In the big clearing near the river, a bonfire had been lit, although there was plenty of light from the moon, only one day past full. The only sound was Terco's voice as he harangued and denounced. No voices were raised in the crowd – not even murmurs or whispers, although over a hundred workers had been forced to gather for Terco's tribunal. They stood silent, watching and waiting to see what would happen next, to be told the conditions that would allow them to survive the night and live to the next dawn. If there were going to be any survivors – whether facing the Army or Sendero, no-one in Peru ever made that assumption.

The first fireball blossomed in the darkness, halfway up a hillside, scarlet and orange flame against the shadow of the forest: first a small bloom as the propane ignited, then a second puff as the kerosene in the pozo went up. The fire showed for a moment as a silent night-blooming flower; then the thump and roar of the explosion reached the ears of the crowd at the tribunal.

The sound was still drawing echoes from the hills across the river when the next pozo went up, and the next – this one was part of a larger complex, and the billowing puffs of flame piled up, one on top of another, as the first explosions spread to the rest of the shed, igniting anything burnable. A rolling wave of sound bore inexorably down upon the watchers; men screamed and covered their ears, while Terco threw his head back and began to laugh, his roar of triumph almost as loud as the first distant explosions.

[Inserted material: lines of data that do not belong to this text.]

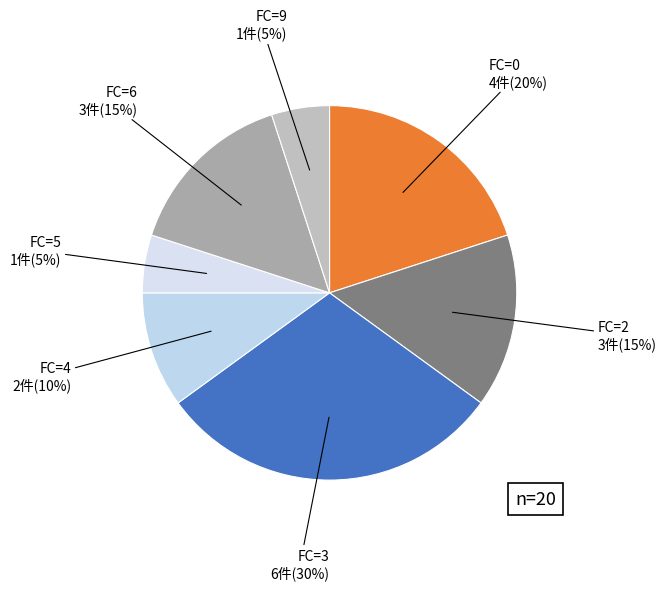

How many segments does this pie chart have?

7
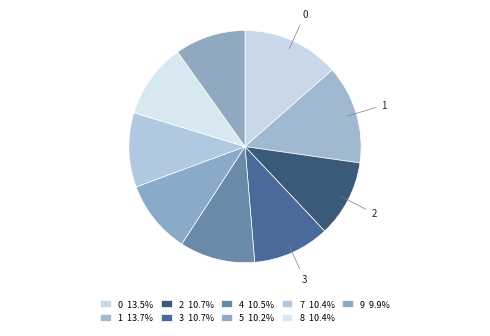

How many segments does this pie chart have?

9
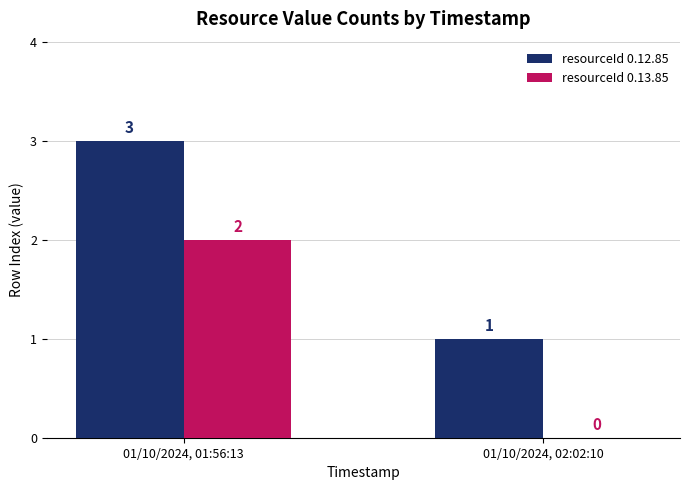

How many categories are shown in the chart?

2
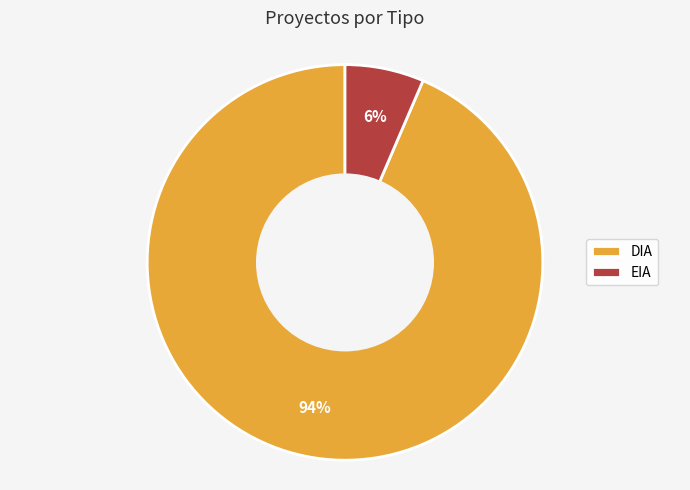

Which category accounts for the majority?

DIA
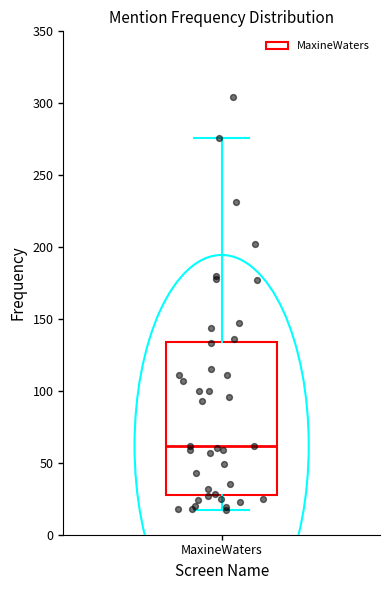

Where does the upper whisker of the box for MaxineWaters end on the y-axis? The values are not printed on the chart, so give them approximately, as read against the axis.

275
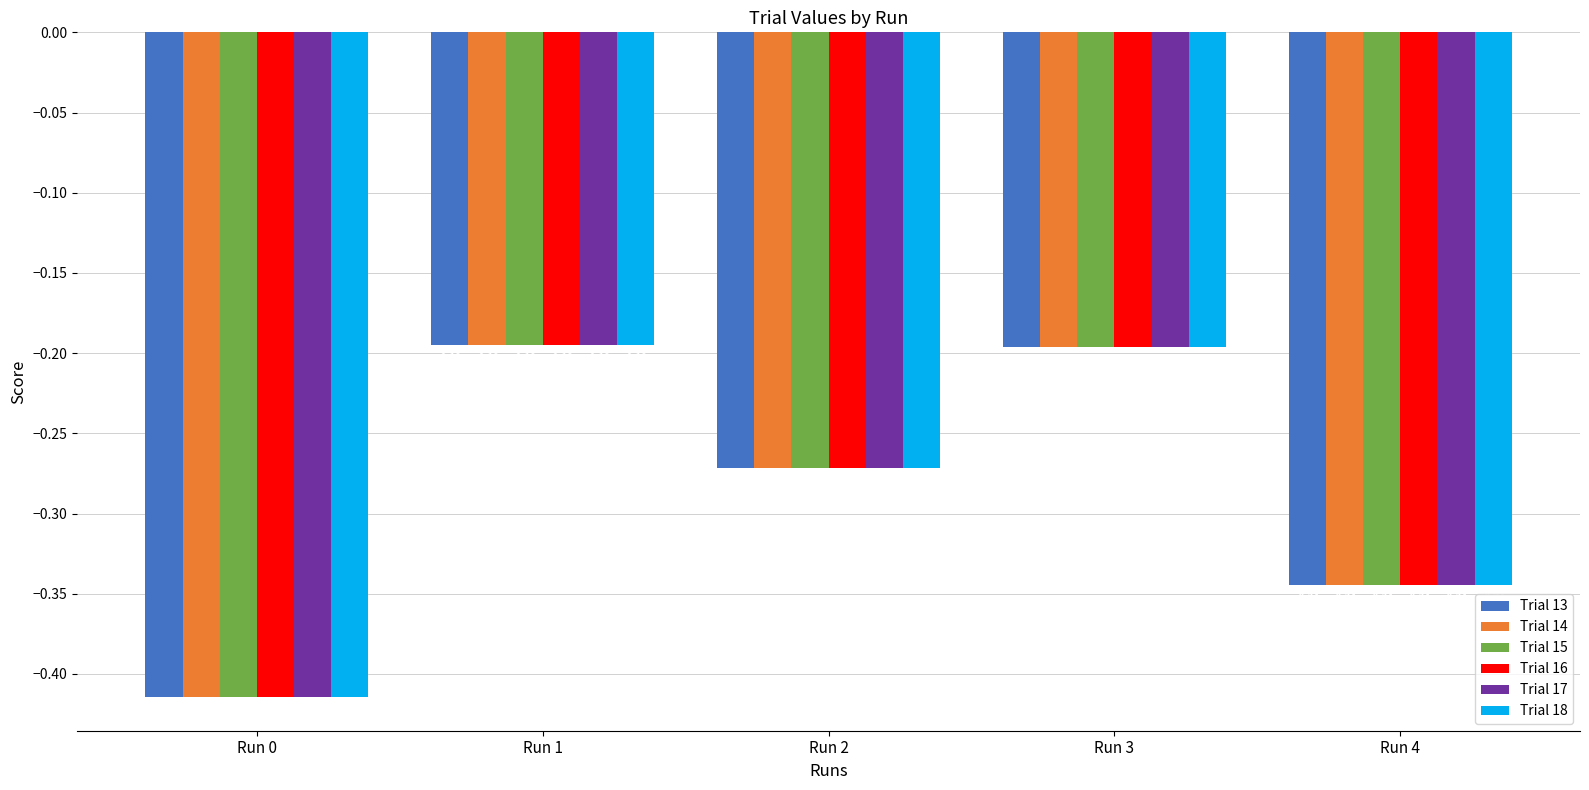

List the labels in order of Trial 15 value, largest first.

Run 1, Run 3, Run 2, Run 4, Run 0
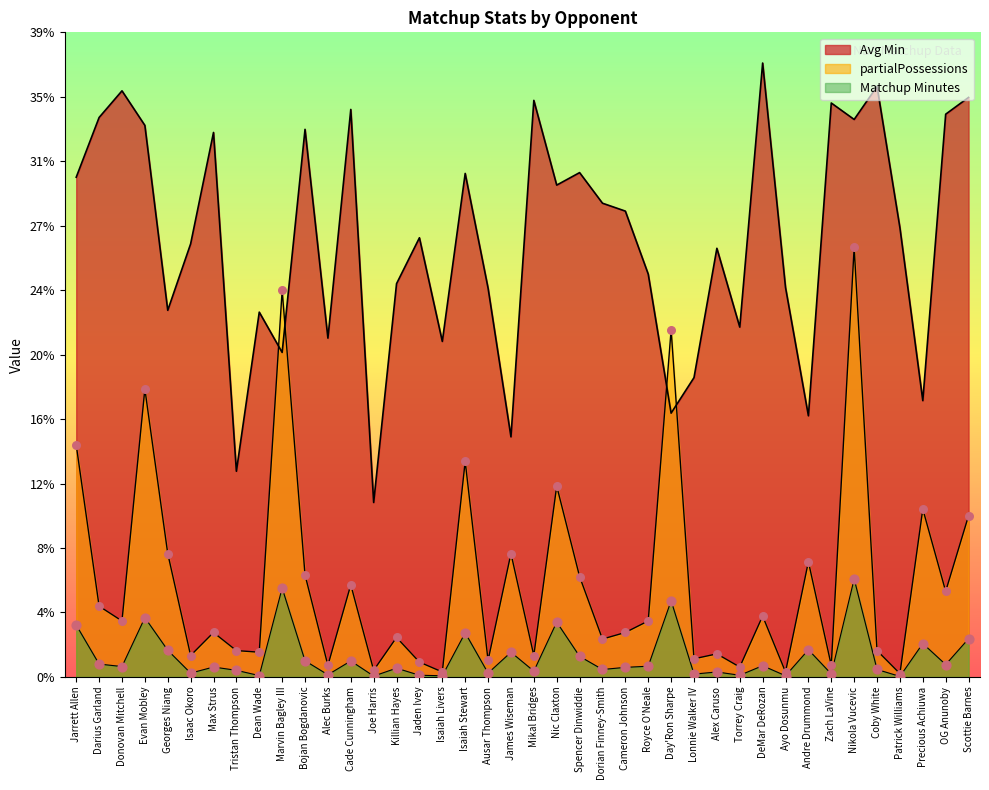

Which series has the widest spread of Y values?

Avg Min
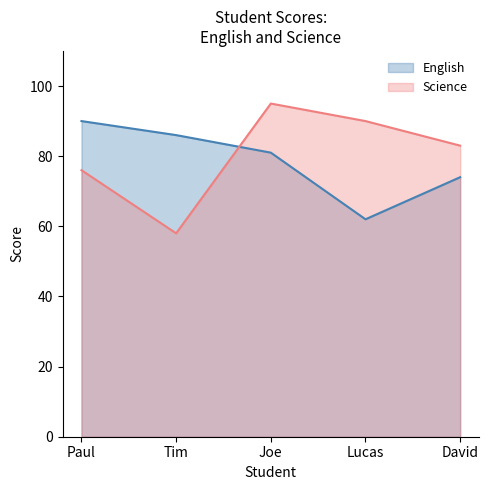

At which label does Science reach its minimum?

Tim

He was still laughing when the big compound went up in a shattering series of deafening thunderclaps, a tower of flame and smoke piling up on itself, bathing the river valley with a hideous fiery sunset. Behind the sound came the shock waves, ripping into the trees like the pounding hand of a furious god, carrying enough force to slam into the assembled crowd and knock them sprawling, screaming with terror.

Then the fuel depot at the airstrip erupted in a roar and a blaze that made all the other explosions nothing more than an opening salvo. The night shredded into a thousand noisy fragments, punishing the ears with a thunder beyond imagining. Trees rippled and swayed and bent before the hammer blows, raining down leaves and branches.

The men could not bend like the trees, quickly enough or smoothly enough; accusers and accused, watchers and listeners alike cowered and tumbled to the ground, clutching at heads that rang with the concussion, squeezing eyes shut against the terror, waiting for the next blow that must surely be fatal. The world was bathed in flame, blood-red and orange and searing yellow-white, brighter and hotter than the midsummer sun. The descendants of the Inca had come to ransom back their stolen land from the invaders, paying out a treasure of burning gold, a fiery cataclysm upending and ending the world.